> Text under study:

Huge Victory.

The constant rambling of my inner dialogue has become quiet. It feels like something inside my brain has been turned down low. The volume was at full blast since I was in my teens and for the first time in my life it’s at a bearable volume. The voice inside of me has not only quieted, but it’s changed.

Everything has changed.

My medication changed that happened in December, from Wellbutrin to Celexa – tried to kill me. This new choice of medication was chosen by a new psychiatrist who had spent a whole of an hour with me and decided that Celexa would be a good choice for me. I spent months dealing with this horrible darkness that wanted me dead and I tried convincing myself that it wasn’t the medication change that did it. That I could fix the problem on my own. I needed to be strong in my eyes, but the truth is that Celexa was harming me more than anything. I couldn’t quite come to admit that I wanted to die because my life is so good and to say outloud that I wanted to die, that the feelings of despair had come back into my life would be selfish. Greedy. Wrong. Ungrateful. I was ungrateful for all that the world and my life had given me by thinking such a thing.

> Material provided:
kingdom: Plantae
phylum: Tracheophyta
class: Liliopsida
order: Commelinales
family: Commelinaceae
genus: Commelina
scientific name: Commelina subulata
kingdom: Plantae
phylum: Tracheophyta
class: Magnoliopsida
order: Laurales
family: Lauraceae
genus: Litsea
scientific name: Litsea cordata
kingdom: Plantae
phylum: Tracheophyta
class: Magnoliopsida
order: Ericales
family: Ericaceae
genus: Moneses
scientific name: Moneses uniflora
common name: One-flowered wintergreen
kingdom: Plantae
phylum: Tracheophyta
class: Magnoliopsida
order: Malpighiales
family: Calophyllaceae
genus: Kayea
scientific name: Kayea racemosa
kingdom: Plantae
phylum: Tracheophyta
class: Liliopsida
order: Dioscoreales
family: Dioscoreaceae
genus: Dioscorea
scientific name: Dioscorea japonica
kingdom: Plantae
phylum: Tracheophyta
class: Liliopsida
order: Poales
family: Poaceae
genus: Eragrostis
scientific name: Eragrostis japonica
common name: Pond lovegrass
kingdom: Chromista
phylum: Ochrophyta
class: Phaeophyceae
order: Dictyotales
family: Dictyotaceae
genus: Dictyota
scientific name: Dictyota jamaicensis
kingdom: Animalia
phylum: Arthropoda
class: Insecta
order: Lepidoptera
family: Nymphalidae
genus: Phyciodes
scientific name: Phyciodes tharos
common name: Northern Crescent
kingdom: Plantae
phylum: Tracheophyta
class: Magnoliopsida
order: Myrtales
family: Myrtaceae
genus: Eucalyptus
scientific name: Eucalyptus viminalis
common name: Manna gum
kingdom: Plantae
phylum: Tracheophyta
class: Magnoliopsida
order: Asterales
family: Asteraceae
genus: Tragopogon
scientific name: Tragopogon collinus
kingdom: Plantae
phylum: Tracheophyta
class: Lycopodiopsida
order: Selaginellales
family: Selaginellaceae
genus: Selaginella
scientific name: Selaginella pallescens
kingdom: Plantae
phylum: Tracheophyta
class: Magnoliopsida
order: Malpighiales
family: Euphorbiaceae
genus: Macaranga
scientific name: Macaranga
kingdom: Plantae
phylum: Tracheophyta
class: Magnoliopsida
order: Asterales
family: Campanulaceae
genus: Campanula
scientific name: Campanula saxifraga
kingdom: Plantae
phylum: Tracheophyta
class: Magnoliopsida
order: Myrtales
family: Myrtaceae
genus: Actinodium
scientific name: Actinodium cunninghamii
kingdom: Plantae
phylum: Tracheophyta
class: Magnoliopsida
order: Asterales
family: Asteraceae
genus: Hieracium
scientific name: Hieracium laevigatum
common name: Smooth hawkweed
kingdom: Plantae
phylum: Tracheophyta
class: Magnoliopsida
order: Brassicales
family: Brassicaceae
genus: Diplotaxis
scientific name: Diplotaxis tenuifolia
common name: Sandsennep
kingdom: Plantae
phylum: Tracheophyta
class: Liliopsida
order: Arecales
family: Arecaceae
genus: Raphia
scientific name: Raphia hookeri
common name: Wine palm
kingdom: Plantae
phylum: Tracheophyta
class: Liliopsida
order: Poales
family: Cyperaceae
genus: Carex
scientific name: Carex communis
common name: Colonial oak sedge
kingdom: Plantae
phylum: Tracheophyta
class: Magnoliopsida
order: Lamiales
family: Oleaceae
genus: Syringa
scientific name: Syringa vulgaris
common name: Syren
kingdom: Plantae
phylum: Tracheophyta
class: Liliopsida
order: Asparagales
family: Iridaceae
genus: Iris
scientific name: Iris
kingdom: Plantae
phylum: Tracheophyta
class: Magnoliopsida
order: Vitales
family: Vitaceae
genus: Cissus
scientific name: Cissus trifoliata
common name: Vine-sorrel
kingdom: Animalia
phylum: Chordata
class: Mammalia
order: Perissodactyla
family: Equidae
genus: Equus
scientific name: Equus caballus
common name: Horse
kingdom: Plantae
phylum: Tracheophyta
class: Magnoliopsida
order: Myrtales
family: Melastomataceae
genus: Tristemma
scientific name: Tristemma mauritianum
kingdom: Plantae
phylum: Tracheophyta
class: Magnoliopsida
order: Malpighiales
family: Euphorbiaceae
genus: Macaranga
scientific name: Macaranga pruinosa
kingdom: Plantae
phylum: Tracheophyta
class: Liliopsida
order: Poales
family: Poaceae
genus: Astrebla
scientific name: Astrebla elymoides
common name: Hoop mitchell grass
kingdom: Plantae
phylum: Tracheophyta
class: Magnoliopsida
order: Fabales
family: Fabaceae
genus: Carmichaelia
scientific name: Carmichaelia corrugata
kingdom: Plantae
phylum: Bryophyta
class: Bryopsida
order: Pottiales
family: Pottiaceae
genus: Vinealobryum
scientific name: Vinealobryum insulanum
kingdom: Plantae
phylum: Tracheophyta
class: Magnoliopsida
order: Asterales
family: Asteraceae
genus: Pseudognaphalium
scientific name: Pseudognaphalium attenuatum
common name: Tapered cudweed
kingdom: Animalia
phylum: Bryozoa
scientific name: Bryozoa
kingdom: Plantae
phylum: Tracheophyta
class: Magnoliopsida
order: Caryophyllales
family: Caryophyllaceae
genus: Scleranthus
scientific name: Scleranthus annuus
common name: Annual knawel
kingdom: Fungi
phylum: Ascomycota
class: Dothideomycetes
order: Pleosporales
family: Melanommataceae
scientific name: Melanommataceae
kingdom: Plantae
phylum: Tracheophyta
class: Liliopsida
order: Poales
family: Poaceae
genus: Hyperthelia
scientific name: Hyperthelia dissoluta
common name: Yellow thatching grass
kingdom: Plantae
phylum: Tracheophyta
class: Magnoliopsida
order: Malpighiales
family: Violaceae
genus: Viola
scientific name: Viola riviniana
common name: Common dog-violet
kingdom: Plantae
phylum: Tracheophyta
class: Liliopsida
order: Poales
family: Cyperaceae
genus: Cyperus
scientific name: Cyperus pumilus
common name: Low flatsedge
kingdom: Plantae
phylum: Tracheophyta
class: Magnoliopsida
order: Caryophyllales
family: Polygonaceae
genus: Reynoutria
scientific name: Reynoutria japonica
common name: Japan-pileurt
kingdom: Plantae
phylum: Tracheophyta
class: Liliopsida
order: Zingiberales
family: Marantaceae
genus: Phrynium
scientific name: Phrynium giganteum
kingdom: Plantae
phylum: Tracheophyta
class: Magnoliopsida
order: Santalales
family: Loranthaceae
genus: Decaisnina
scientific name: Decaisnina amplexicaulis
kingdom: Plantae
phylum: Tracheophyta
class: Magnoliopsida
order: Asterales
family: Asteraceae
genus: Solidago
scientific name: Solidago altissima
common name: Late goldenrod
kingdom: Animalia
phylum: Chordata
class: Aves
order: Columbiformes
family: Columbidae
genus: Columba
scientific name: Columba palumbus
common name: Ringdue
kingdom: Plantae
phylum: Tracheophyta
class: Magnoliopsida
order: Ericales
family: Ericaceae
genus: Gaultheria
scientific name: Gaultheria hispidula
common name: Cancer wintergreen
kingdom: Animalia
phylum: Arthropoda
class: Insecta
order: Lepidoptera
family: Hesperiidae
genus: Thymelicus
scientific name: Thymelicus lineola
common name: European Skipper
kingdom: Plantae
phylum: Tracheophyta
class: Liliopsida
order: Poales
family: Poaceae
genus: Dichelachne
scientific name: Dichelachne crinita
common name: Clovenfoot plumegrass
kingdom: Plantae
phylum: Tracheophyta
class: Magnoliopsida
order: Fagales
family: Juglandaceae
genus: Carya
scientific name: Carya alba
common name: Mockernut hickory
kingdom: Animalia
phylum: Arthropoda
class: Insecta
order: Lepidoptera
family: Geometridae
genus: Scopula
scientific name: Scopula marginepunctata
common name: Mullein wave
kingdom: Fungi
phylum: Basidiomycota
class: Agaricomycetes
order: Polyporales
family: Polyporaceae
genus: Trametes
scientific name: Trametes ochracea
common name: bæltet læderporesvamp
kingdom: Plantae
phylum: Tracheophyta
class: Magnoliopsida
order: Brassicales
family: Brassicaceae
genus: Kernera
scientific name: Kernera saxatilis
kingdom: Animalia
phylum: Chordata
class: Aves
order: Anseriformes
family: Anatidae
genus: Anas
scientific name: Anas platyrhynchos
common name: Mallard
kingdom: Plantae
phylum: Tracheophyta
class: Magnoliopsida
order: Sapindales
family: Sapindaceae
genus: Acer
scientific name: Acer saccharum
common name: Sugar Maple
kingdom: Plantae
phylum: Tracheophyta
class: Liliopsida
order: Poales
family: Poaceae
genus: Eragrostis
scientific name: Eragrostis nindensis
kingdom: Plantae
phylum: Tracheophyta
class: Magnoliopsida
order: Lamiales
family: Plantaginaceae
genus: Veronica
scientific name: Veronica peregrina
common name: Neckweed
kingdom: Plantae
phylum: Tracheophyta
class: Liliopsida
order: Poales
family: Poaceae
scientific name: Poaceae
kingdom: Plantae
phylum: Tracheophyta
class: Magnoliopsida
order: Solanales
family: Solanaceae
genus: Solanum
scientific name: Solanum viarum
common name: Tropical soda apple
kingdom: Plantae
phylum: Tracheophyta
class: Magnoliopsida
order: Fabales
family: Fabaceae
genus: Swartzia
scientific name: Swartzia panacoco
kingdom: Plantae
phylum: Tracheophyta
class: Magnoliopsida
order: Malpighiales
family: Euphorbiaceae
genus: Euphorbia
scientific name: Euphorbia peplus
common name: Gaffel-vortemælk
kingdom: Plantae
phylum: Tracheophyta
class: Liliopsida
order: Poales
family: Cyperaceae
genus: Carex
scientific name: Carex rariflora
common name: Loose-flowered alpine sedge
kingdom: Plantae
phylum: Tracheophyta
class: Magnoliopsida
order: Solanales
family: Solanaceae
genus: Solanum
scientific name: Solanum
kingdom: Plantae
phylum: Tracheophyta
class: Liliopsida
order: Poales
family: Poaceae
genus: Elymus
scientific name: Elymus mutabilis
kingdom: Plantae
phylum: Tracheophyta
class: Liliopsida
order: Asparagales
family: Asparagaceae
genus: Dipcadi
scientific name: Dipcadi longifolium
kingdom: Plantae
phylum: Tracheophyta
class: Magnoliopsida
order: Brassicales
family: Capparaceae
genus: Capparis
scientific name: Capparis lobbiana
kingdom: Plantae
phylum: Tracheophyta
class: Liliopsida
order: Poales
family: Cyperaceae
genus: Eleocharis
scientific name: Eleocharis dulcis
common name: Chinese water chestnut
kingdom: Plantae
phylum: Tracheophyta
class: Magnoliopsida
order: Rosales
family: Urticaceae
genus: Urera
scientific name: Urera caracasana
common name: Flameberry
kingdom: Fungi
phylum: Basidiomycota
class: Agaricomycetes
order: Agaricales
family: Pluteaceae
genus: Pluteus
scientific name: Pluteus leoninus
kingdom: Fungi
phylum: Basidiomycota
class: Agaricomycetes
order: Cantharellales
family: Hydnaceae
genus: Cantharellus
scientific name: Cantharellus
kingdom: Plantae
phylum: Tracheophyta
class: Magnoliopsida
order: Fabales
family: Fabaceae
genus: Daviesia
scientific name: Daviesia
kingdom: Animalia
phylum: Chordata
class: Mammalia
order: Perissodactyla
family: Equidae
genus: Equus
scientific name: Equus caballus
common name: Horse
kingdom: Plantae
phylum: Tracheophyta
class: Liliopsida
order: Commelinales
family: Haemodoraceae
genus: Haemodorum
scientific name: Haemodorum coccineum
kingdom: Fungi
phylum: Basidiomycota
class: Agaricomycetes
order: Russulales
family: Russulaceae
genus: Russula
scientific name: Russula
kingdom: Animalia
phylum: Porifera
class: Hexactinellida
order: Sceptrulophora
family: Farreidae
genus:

> Exercise instructions: Copy out the post from "The constant rambling" up to and including "but it’s changed.", changing "volume" to "noise".

> Output:
The constant rambling of my inner dialogue has become quiet. It feels like something inside my brain has been turned down low. The noise was at full blast since I was in my teens and for the first time in my life it’s at a bearable noise. The voice inside of me has not only quieted, but it’s changed.